The Journal of Allergy and Clinical Immunology | 1984
S.J. Klemawesch; C.Edward Buckley
The binding of soluble components of pollen grains to plant-stigma receptors can be inhibited by concanavalin A. This lectin-like activity of pollen components is important in the genetic control of plant reproduction. Aqueous extracts of allergenic pollens also react with concanavalin A. Agarose gel-diffusion precipitates were used to survey and characterize the ability of allergenic pollen extracts to react with concanavalin A and other lectins. Concanavalin A alone precipitated with extracts of plantain, American beech, white ash, and corn pollens. Surprisingly, extracts of the pollen from certain plants also precipitated when the extracts were diffused against pollen extracts from other plants. Pollen extracts of alfalfa, white ash, American beech, burweed marsh elder, redtop grass, corn, plantain, orchard grass, and aspen reacted with one or more other pollen extracts. Extract precipitin activity was reliably obtained after extracting pollens for 20 min with pH 7.5, 0.05M Tris buffer in 0.2M of saline. Optimal agarose gel conditions for detecting the precipitin reactions were pH 8.5 to 9.0, 75 mM borate buffer made to an ionic strength of 1.5M with NaCl for concanavalin A pollen reactions and 0.015M with NaCl for pollen-pollen reactions.
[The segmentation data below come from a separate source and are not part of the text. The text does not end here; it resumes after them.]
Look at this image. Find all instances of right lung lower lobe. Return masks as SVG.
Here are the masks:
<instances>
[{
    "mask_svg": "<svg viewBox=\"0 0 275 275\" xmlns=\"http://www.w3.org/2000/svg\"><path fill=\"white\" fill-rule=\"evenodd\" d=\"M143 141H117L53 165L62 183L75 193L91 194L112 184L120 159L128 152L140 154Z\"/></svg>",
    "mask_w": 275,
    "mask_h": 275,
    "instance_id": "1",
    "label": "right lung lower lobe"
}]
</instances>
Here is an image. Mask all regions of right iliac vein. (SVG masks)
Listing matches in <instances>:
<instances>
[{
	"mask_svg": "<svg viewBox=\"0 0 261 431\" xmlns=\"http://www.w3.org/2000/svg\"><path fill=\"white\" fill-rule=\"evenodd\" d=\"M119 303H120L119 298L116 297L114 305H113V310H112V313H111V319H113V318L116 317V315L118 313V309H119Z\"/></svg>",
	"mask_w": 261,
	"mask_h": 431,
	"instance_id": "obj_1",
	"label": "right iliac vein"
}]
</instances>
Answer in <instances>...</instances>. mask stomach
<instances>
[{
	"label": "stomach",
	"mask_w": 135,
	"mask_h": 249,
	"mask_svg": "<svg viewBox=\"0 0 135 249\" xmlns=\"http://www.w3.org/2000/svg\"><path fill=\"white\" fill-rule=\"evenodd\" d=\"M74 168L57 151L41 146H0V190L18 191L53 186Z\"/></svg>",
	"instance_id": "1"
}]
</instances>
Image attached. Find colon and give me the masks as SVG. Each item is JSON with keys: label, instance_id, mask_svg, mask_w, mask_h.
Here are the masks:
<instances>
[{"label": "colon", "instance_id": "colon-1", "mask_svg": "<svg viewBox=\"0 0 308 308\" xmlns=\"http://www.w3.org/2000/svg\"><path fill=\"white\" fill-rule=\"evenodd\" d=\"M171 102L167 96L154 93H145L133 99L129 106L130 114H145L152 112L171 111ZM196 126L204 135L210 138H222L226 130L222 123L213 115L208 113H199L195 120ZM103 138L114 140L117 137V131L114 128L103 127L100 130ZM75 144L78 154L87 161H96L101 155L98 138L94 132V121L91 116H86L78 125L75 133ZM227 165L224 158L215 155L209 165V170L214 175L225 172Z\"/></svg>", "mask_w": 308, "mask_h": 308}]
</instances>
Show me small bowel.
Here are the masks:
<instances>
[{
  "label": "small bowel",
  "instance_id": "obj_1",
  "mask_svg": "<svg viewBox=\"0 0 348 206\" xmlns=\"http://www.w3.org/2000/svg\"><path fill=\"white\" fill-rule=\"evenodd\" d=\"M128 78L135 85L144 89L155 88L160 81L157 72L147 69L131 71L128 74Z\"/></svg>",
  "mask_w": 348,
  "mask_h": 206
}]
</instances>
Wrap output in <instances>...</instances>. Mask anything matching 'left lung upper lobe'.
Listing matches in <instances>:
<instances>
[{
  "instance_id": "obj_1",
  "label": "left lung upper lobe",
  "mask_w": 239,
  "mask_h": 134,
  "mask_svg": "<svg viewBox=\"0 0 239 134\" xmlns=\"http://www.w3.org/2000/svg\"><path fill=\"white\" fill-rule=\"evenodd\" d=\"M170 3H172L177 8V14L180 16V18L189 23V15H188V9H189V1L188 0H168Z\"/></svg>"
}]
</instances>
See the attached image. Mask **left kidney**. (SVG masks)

The presence of the borate ion was necessary for optimal detection of the agarose gel precipitates. Studies of the inhibition of the lectin-pollen and pollen-pollen reactions with specific mono and disaccharides revealed many similarities and differences between the two types of reactions. The high concentrations of glycerol used to stabilize pollen extracts also inhibit these reactions.